Throughout the material below, how many lines include the string "CrtYd"? Reply with only the number.

<<<<

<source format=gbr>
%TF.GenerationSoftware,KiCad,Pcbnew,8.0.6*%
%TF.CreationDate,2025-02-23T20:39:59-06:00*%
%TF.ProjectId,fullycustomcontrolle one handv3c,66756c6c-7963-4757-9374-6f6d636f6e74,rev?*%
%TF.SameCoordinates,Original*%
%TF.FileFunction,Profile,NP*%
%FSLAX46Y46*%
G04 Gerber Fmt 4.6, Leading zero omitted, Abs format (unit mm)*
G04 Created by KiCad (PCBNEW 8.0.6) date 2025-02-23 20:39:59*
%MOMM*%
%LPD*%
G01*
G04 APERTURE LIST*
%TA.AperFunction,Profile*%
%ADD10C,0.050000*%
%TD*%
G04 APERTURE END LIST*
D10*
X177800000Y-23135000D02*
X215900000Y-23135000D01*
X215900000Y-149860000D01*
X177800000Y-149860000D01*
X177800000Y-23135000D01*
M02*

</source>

>>>>
<<<<

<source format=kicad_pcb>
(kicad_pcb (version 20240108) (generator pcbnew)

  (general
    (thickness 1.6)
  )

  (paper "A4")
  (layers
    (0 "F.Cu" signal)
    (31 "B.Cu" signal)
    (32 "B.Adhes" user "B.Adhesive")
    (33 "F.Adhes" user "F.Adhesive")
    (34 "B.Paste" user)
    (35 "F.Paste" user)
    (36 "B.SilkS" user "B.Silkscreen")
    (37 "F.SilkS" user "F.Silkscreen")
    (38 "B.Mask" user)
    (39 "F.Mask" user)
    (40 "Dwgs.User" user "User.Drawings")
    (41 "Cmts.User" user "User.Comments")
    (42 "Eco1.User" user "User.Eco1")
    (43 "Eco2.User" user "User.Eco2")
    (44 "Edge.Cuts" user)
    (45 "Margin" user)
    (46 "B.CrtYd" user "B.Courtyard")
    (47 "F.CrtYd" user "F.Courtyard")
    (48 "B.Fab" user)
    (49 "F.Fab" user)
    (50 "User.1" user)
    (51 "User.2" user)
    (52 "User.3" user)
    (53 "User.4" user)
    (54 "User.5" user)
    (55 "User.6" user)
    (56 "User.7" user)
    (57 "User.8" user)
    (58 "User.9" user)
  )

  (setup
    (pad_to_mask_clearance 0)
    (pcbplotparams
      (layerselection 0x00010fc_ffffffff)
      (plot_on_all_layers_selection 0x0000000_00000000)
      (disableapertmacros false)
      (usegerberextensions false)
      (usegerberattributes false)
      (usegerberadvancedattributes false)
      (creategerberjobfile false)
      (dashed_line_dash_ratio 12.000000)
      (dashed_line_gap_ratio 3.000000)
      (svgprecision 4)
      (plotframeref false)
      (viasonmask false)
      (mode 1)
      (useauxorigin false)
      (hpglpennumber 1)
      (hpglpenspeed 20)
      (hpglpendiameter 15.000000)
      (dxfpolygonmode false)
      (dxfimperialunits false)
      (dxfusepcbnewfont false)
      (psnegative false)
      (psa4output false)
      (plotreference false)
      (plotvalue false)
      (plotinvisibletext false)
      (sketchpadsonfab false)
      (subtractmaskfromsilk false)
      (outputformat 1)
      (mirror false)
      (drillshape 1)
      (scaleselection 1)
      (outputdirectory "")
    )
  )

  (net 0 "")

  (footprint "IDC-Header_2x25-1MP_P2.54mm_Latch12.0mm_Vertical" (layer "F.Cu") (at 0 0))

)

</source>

>>>>

Output: 2